Although often considered primitive or seen as an ‘religion’ of less developed peoples and cultures, Psychedelics is both subtle and paradoxical. The ‘worlds’ of shamanic journeys are utterly real – they exist and can be felt, smelt and experienced as clearly simply because this ‘ordinary’ reality. Concurrently they are qualitative spaces, states for being that reflect and secure the reason for the shaman’s journey – to inquire about help, healing or information in the spirits. Contemporary research inside the cognitive sciences points too the human brain is hardwired to determine the ‘unseen’ as well as the mystical; even the Lower, Middle and Upper Worlds in the shaman – translated into Hell, Earth and Heaven in later tripartite cosmologies – are seemingly an important part of human perception.

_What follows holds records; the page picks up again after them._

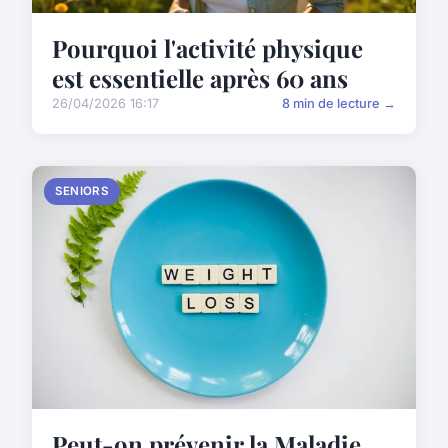
Pourquoi l'activité physique
est essentielle après 60 ans
26/04/2026 16:17
8 min de lecture →
SENIORS
Peut-on prévenir la Maladie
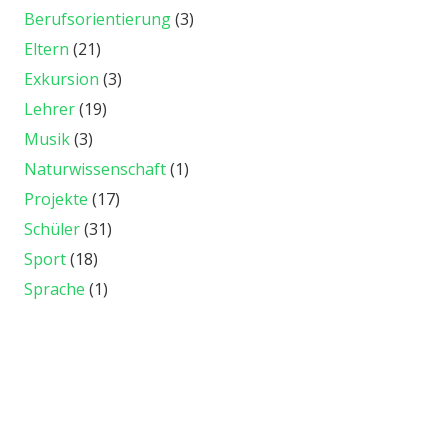
Berufsorientierung
(3)
Eltern
(21)
Exkursion
(3)
Lehrer
(19)
Musik
(3)
Naturwissenschaft
(1)
Projekte
(17)
Schüler
(31)
Sport
(18)
Sprache
(1)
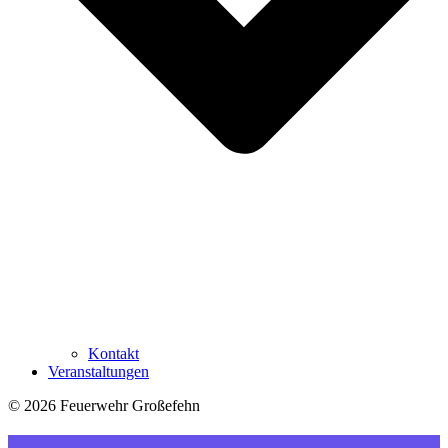
Kontakt
Veranstaltungen
© 2026 Feuerwehr Großefehn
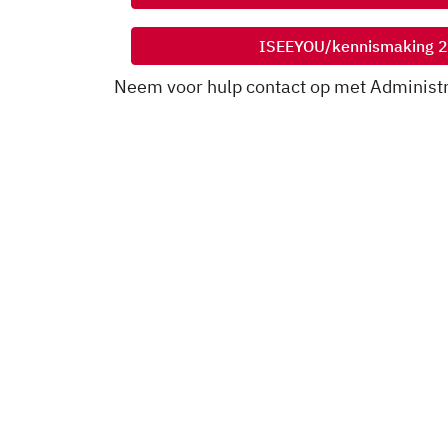
ISEEYOU/kennismaking 
Neem voor hulp contact op met Administra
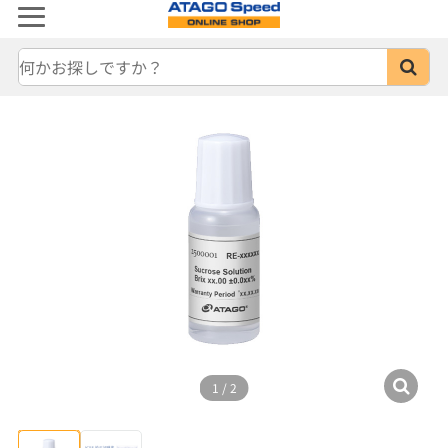
1
/
2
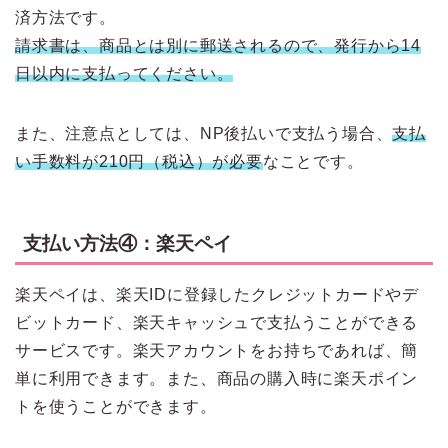
済方法です。
請求書は、商品とは別に郵送されるので、発行から14
日以内に支払ってください。
また、注意点としては、NP後払いで支払う場合、
支払
い手数料が210円（税込）が必要
なことです。
支払い方法④：楽天ペイ
楽天ペイは、楽天IDに登録したクレジットカードやデ
ビットカード、楽天キャッシュで支払うことができる
サービスです。楽天アカウントをお持ちであれば、簡
単に利用できます。また、商品の購入時に楽天ポイン
トを使うことができます。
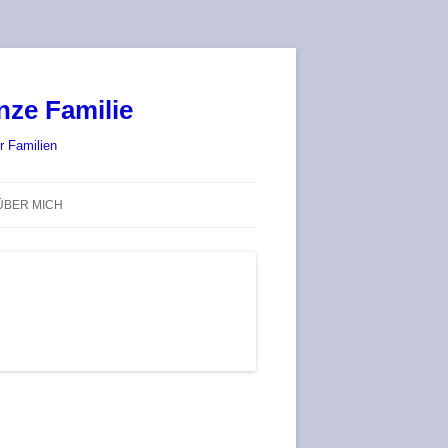
nze Familie
r Familien
ÜBER MICH
STADT-LAND-SPIELT 2025 – WIR
SIND (WIEDER) DABEI!
DEUFRINGER BRETTSPIEL-
TREFF
RATGEBER / BLOG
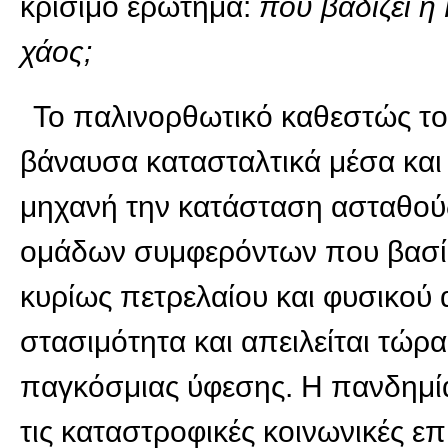
κρίσιμο ερώτημα:
πού βαδίζει η
χάος;
Το παλινορθωτικό καθεστώς το
βάναυσα κατασταλτικά μέσα και 
μηχανή την κατάσταση ασταθούς
ομάδων συμφερόντων που βασίζο
κυρίως πετρελαίου και φυσικού 
στασιμότητα και απειλείται τώρ
παγκόσμιας ύφεσης. Η πανδημία
τις καταστροφικές κοινωνικές επ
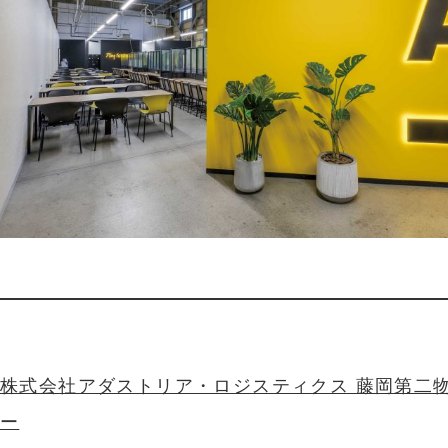
株式会社アダストリア・ロジスティクス 藤岡第二
ー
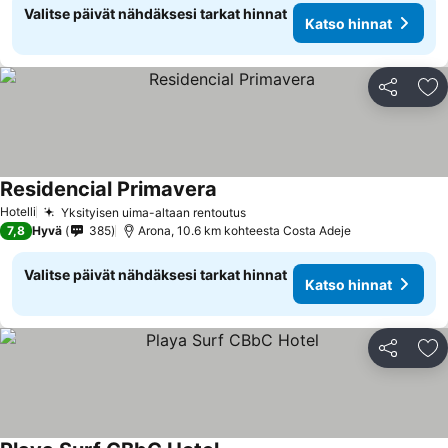
Valitse päivät nähdäksesi tarkat hinnat
Katso hinnat
Jaa
Li
Residencial Primavera
Hotelli
Yksityisen uima-altaan rentoutus
7,8
Hyvä
385
Arona, 10.6 km kohteesta Costa Adeje
Valitse päivät nähdäksesi tarkat hinnat
Katso hinnat
Jaa
Li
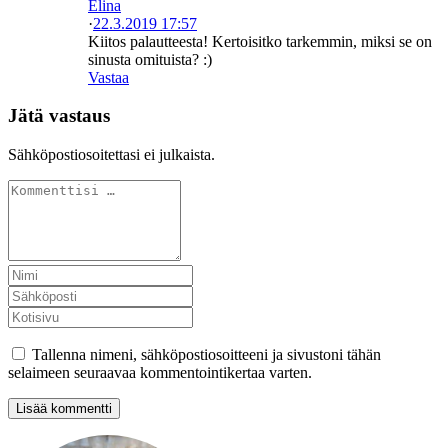
Elina
·
22.3.2019 17:57
Kiitos palautteesta! Kertoisitko tarkemmin, miksi se on
sinusta omituista? :)
Vastaa
Jätä vastaus
Sähköpostiosoitettasi ei julkaista.
Tallenna nimeni, sähköpostiosoitteeni ja sivustoni tähän
selaimeen seuraavaa kommentointikertaa varten.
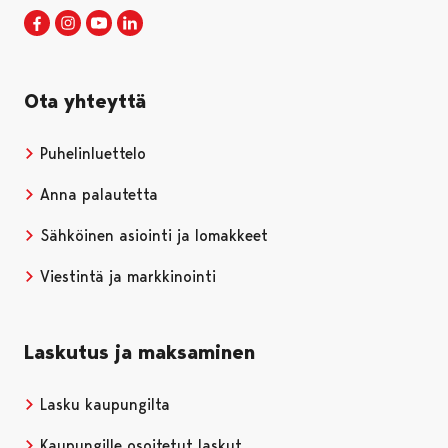
Porin kaupunki Facebookissa
Avautuu uudessa välilehdessä
Porin kaupunki Instagramissa
Avautuu uudessa välilehdessä
Porin kaupunki Youtubessa
Avautuu uudessa välilehdessä
Porin kaupunki LinkedInissa
Avautuu uudessa välilehdessä
Ota yhteyttä
Puhelinluettelo
Anna palautetta
Sähköinen asiointi ja lomakkeet
Viestintä ja markkinointi
Laskutus ja maksaminen
Lasku kaupungilta
Kaupungille osoitetut laskut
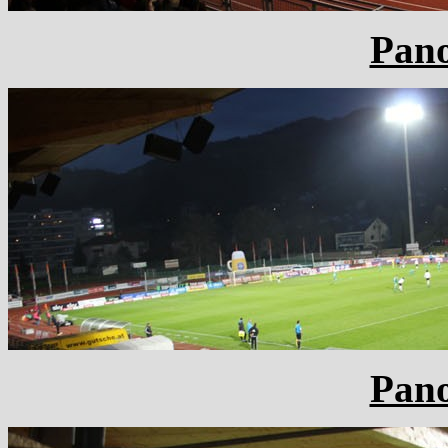
Pan
Pan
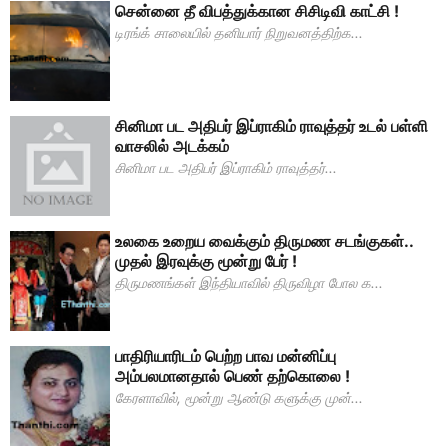
சென்னை தீ விபத்துக்கான சிசிடிவி காட்சி !
டிரங்க் சாலையில் தனியார் நிறுவனத்திற்க...
சினிமா பட அதிபர் இப்ராகிம் ராவுத்தர் உடல் பள்ளி
வாசலில் அடக்கம்
சினிமா பட அதிபர் இப்ராகிம் ராவுத்தர்...
உலகை உறைய வைக்கும் திருமண சடங்குகள்..
முதல் இரவுக்கு மூன்று பேர் !
திருமணங்கள் இந்தியாவில் திருவிழா போல க...
பாதிரியாரிடம் பெற்ற பாவ மன்னிப்பு
அம்பலமானதால் பெண் தற்கொலை !
கேரளாவில், மூன்று ஆண்டு களுக்கு முன்...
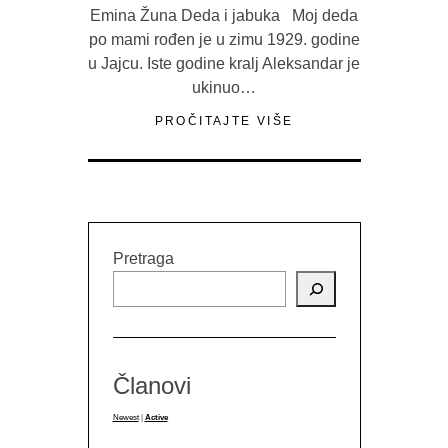
Emina Žuna Deda i jabuka Moj deda
po mami rođen je u zimu 1929. godine
u Jajcu. Iste godine kralj Aleksandar je
ukinuo…
PROČITAJTE VIŠE
Pretraga
Članovi
Newest
|
Active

Unsurprisingly, one of the questions most regularly asked by students being brought to shamanism is, “What are spirits?”. Perhaps because Western society has mostly avoided thinking of spirituality for a lot of generations we lack a specific, objective knowledge of things such as spirits. These days it’s a one-size-fits-all word encompassing entities, energies, ghosts, angels, ancestors, the undead, elves, fairies; their list is seemingly endless. Personally, We’ve two understandings in the thought of spirit reality both coincide, they aren’t exactly the same but they work for me. The main Shamanic, or Western, tradition which underpins my very own practice and teaching, describes spirits included in everything that exists. I’m a spirit currently inhabiting an actual body to be able to possess a human experience. The spirits I meet in my ‘journeys’ are dis-embodied and for that reason offer an existential overview unavailable to me, but we are critically the same: particles of infinite universal energy, fragments with the Great Spirit. Many of us are derived from this energy, exist within it and return to it. It really is living this perspective which allows a shaman to try out the lack of separation between items that ordinary-reality considers very separate indeed, like life and death or wellness disease.

My second knowledge of spirit is more psychological and archetypal and it was very simply explained by CG Jung as part of his autobiography ‘Memories, Dreams, Reflections’. Describing his knowledge of spirit helpers Jung wrote, “Philemon… brought where you can me the key insight that we now have things within the psyche i do not produce, but which produce themselves and still have their very own life. Philemon represented a force which was not myself.” This is the beautifully lucid explanation of precisely how it may feel to activate with spirit after a shamanic journey. More prosaically, I describe the operation of journeying to my students as having one’s imagination harnessed and directed by something external.